Required action.
What follows is a listing; repeat exactly, and only, its lines from the one holding "3: (1352, 189)" through the last, leaving any pictures out.

Dataset excerpts.
□ □ □
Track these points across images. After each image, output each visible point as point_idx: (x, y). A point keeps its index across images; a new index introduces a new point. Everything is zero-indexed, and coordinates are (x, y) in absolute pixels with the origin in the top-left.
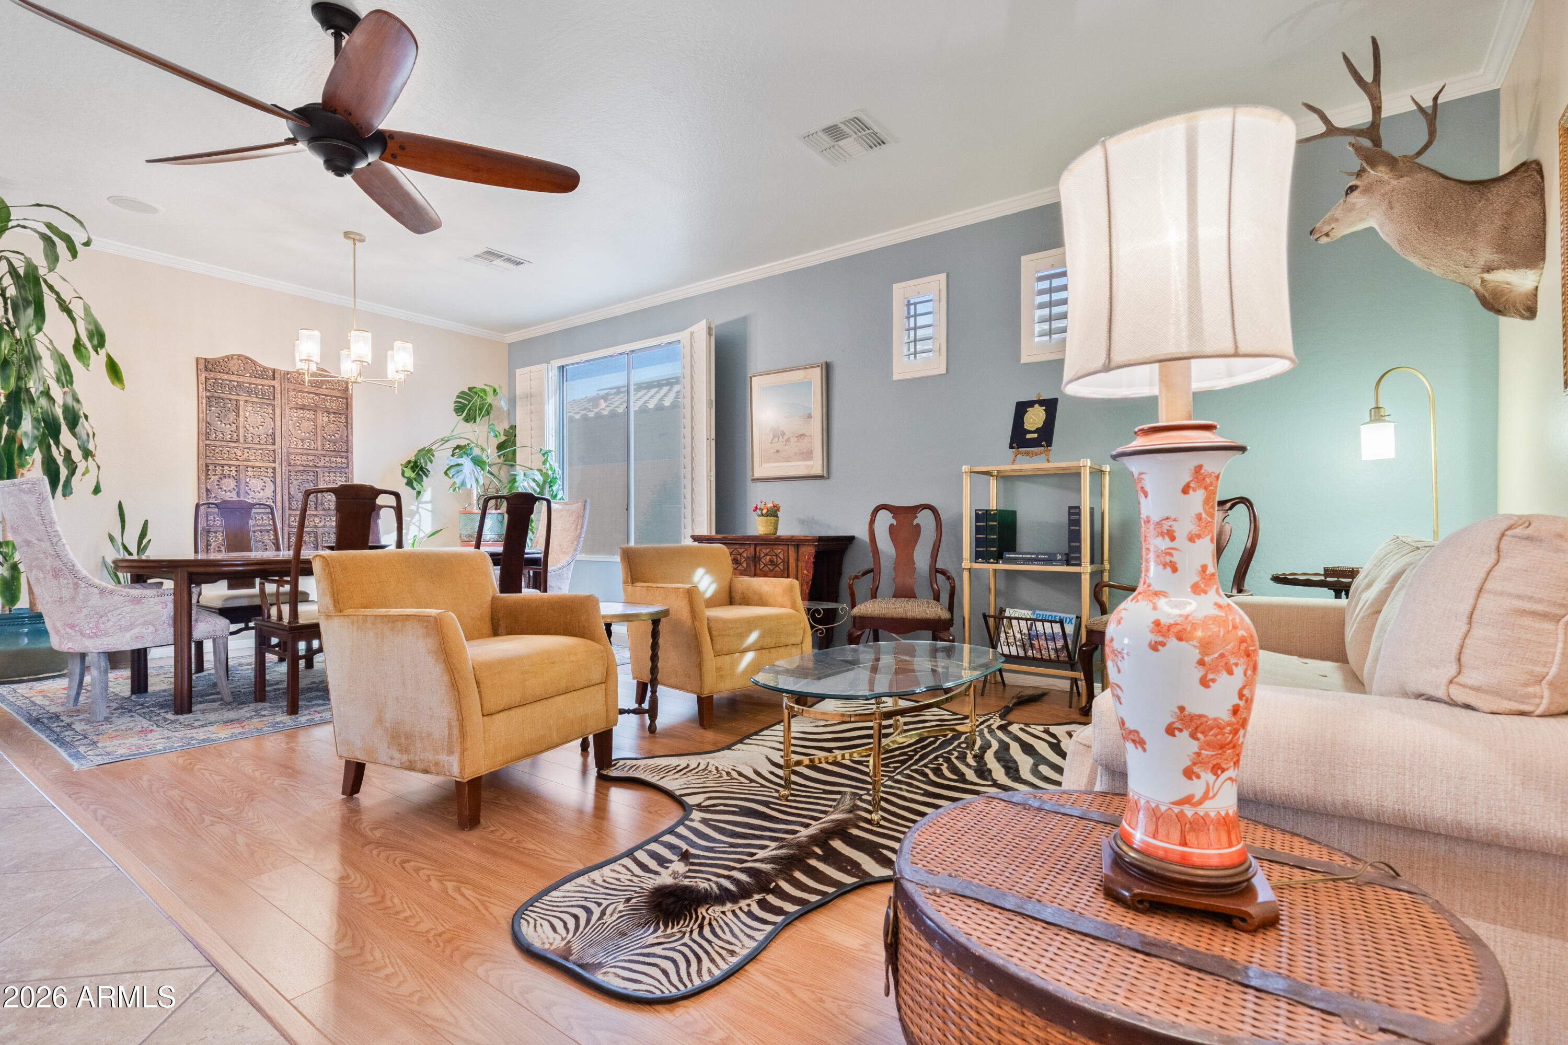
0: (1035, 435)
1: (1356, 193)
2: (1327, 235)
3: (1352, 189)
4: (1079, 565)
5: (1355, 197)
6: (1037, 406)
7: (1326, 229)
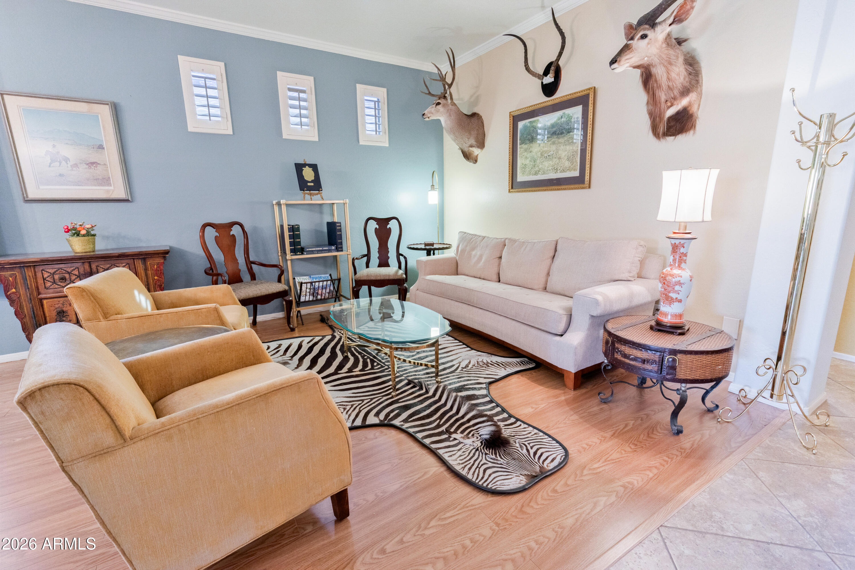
□ □ □
Response.
3: (1352, 189)
4: (1079, 565)
5: (1355, 197)
6: (1037, 406)
7: (1326, 229)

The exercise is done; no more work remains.